*** SUPPLIED RECORDS ***
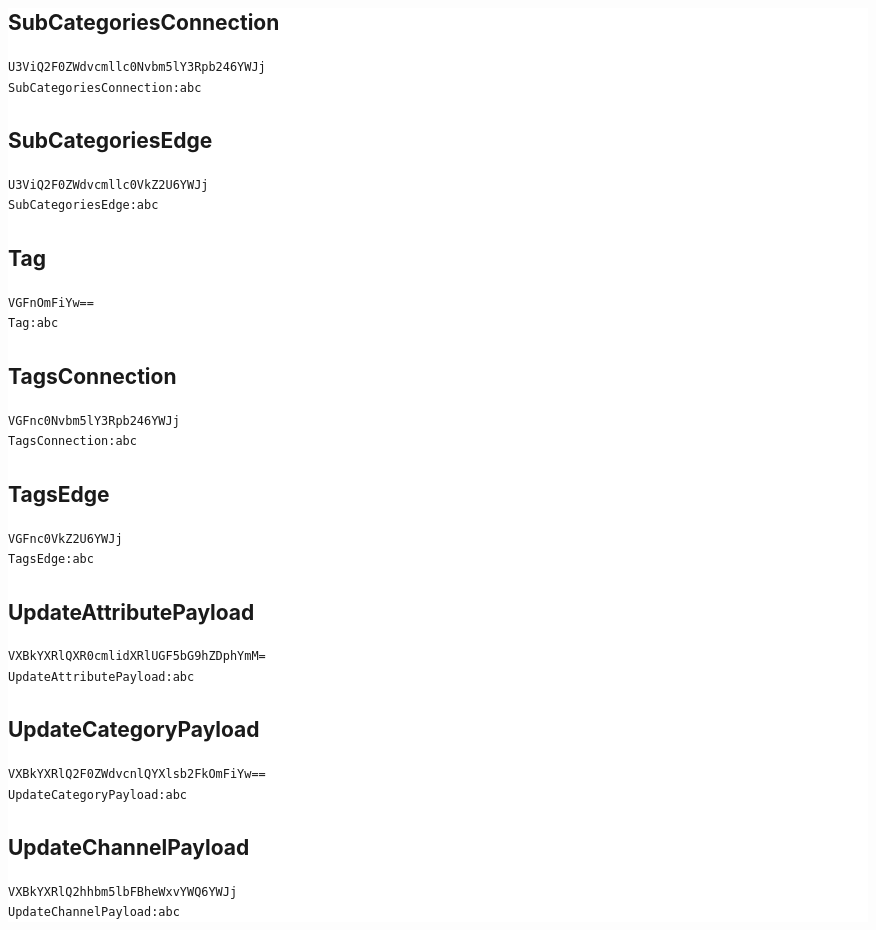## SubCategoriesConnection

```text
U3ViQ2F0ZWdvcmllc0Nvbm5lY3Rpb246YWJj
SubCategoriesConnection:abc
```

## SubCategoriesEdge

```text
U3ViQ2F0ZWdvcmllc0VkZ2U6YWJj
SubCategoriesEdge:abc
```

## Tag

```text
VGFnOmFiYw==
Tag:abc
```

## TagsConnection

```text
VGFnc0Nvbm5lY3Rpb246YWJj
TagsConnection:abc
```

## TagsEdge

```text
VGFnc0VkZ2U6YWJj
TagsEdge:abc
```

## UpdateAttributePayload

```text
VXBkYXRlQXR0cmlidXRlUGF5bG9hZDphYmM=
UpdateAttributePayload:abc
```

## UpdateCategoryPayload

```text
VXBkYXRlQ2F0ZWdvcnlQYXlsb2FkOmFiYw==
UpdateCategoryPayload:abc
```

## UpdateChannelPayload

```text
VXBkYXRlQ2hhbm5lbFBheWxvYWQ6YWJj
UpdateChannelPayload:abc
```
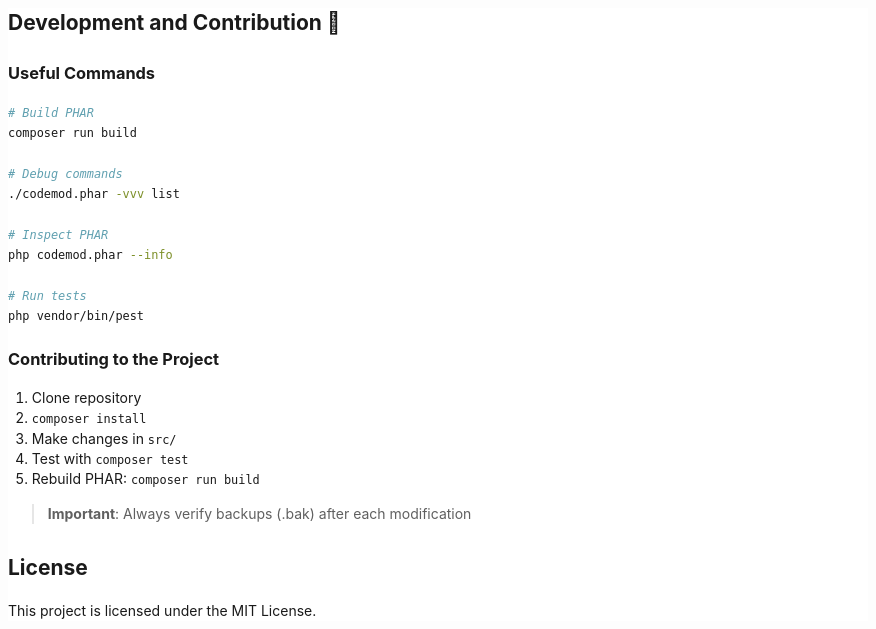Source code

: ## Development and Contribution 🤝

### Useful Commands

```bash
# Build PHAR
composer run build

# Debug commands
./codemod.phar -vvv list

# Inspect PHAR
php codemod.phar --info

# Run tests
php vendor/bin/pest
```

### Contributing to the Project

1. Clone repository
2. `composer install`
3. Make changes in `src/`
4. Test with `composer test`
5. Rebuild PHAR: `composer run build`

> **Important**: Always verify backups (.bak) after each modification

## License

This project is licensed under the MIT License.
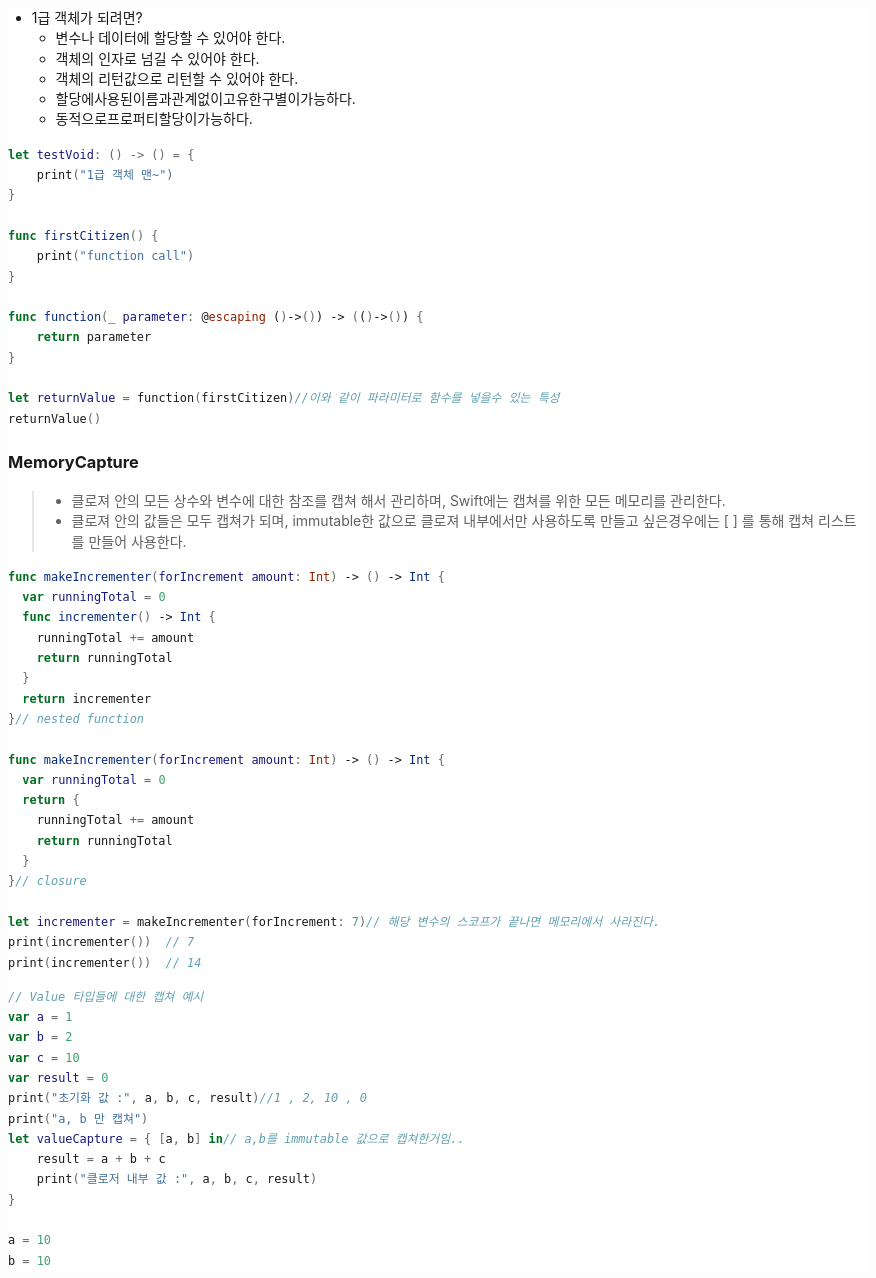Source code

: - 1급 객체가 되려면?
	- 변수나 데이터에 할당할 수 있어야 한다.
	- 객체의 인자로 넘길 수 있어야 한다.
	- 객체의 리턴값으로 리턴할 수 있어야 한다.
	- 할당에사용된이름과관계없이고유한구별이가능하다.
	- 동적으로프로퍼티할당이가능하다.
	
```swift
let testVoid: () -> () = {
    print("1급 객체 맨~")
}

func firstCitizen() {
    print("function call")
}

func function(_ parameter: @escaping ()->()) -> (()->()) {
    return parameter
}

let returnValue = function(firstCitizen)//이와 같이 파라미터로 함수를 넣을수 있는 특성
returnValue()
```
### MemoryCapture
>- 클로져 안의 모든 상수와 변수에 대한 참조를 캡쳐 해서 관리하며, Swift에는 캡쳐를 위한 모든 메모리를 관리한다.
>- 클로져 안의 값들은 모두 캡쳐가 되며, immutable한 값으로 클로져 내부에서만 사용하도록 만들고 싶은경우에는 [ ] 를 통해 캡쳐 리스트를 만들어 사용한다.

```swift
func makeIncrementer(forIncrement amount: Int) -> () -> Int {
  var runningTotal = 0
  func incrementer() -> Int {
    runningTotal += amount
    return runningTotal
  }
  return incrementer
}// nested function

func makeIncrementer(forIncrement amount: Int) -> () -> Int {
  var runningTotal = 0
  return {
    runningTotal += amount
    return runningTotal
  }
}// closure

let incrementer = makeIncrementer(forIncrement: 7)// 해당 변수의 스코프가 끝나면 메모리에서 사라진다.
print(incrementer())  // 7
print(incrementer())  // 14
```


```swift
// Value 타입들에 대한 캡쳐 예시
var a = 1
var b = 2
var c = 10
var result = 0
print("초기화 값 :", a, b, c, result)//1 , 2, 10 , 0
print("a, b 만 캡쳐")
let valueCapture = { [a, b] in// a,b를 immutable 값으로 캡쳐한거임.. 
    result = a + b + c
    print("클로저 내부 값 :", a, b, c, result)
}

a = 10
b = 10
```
*** End of SUPPLIED RECORDS ***
■ **EXERCISE DETAILS**: A faithful, complete copy of the entries is required, without the pictures.

■ **TASK ANSWER**:
## SubCategoriesConnection

```text
U3ViQ2F0ZWdvcmllc0Nvbm5lY3Rpb246YWJj
SubCategoriesConnection:abc
```

## SubCategoriesEdge

```text
U3ViQ2F0ZWdvcmllc0VkZ2U6YWJj
SubCategoriesEdge:abc
```

## Tag

```text
VGFnOmFiYw==
Tag:abc
```

## TagsConnection

```text
VGFnc0Nvbm5lY3Rpb246YWJj
TagsConnection:abc
```

## TagsEdge

```text
VGFnc0VkZ2U6YWJj
TagsEdge:abc
```

## UpdateAttributePayload

```text
VXBkYXRlQXR0cmlidXRlUGF5bG9hZDphYmM=
UpdateAttributePayload:abc
```

## UpdateCategoryPayload

```text
VXBkYXRlQ2F0ZWdvcnlQYXlsb2FkOmFiYw==
UpdateCategoryPayload:abc
```

## UpdateChannelPayload

```text
VXBkYXRlQ2hhbm5lbFBheWxvYWQ6YWJj
UpdateChannelPayload:abc
```
Source code

: ## Development and Contribution 🤝

### Useful Commands

```bash
# Build PHAR
composer run build

# Debug commands
./codemod.phar -vvv list

# Inspect PHAR
php codemod.phar --info

# Run tests
php vendor/bin/pest
```

### Contributing to the Project

1. Clone repository
2. `composer install`
3. Make changes in `src/`
4. Test with `composer test`
5. Rebuild PHAR: `composer run build`

> **Important**: Always verify backups (.bak) after each modification

## License

This project is licensed under the MIT License.
Source code

: - 1급 객체가 되려면?
	- 변수나 데이터에 할당할 수 있어야 한다.
	- 객체의 인자로 넘길 수 있어야 한다.
	- 객체의 리턴값으로 리턴할 수 있어야 한다.
	- 할당에사용된이름과관계없이고유한구별이가능하다.
	- 동적으로프로퍼티할당이가능하다.
	
```swift
let testVoid: () -> () = {
    print("1급 객체 맨~")
}

func firstCitizen() {
    print("function call")
}

func function(_ parameter: @escaping ()->()) -> (()->()) {
    return parameter
}

let returnValue = function(firstCitizen)//이와 같이 파라미터로 함수를 넣을수 있는 특성
returnValue()
```
### MemoryCapture
>- 클로져 안의 모든 상수와 변수에 대한 참조를 캡쳐 해서 관리하며, Swift에는 캡쳐를 위한 모든 메모리를 관리한다.
>- 클로져 안의 값들은 모두 캡쳐가 되며, immutable한 값으로 클로져 내부에서만 사용하도록 만들고 싶은경우에는 [ ] 를 통해 캡쳐 리스트를 만들어 사용한다.

```swift
func makeIncrementer(forIncrement amount: Int) -> () -> Int {
  var runningTotal = 0
  func incrementer() -> Int {
    runningTotal += amount
    return runningTotal
  }
  return incrementer
}// nested function

func makeIncrementer(forIncrement amount: Int) -> () -> Int {
  var runningTotal = 0
  return {
    runningTotal += amount
    return runningTotal
  }
}// closure

let incrementer = makeIncrementer(forIncrement: 7)// 해당 변수의 스코프가 끝나면 메모리에서 사라진다.
print(incrementer())  // 7
print(incrementer())  // 14
```


```swift
// Value 타입들에 대한 캡쳐 예시
var a = 1
var b = 2
var c = 10
var result = 0
print("초기화 값 :", a, b, c, result)//1 , 2, 10 , 0
print("a, b 만 캡쳐")
let valueCapture = { [a, b] in// a,b를 immutable 값으로 캡쳐한거임.. 
    result = a + b + c
    print("클로저 내부 값 :", a, b, c, result)
}

a = 10
b = 10
```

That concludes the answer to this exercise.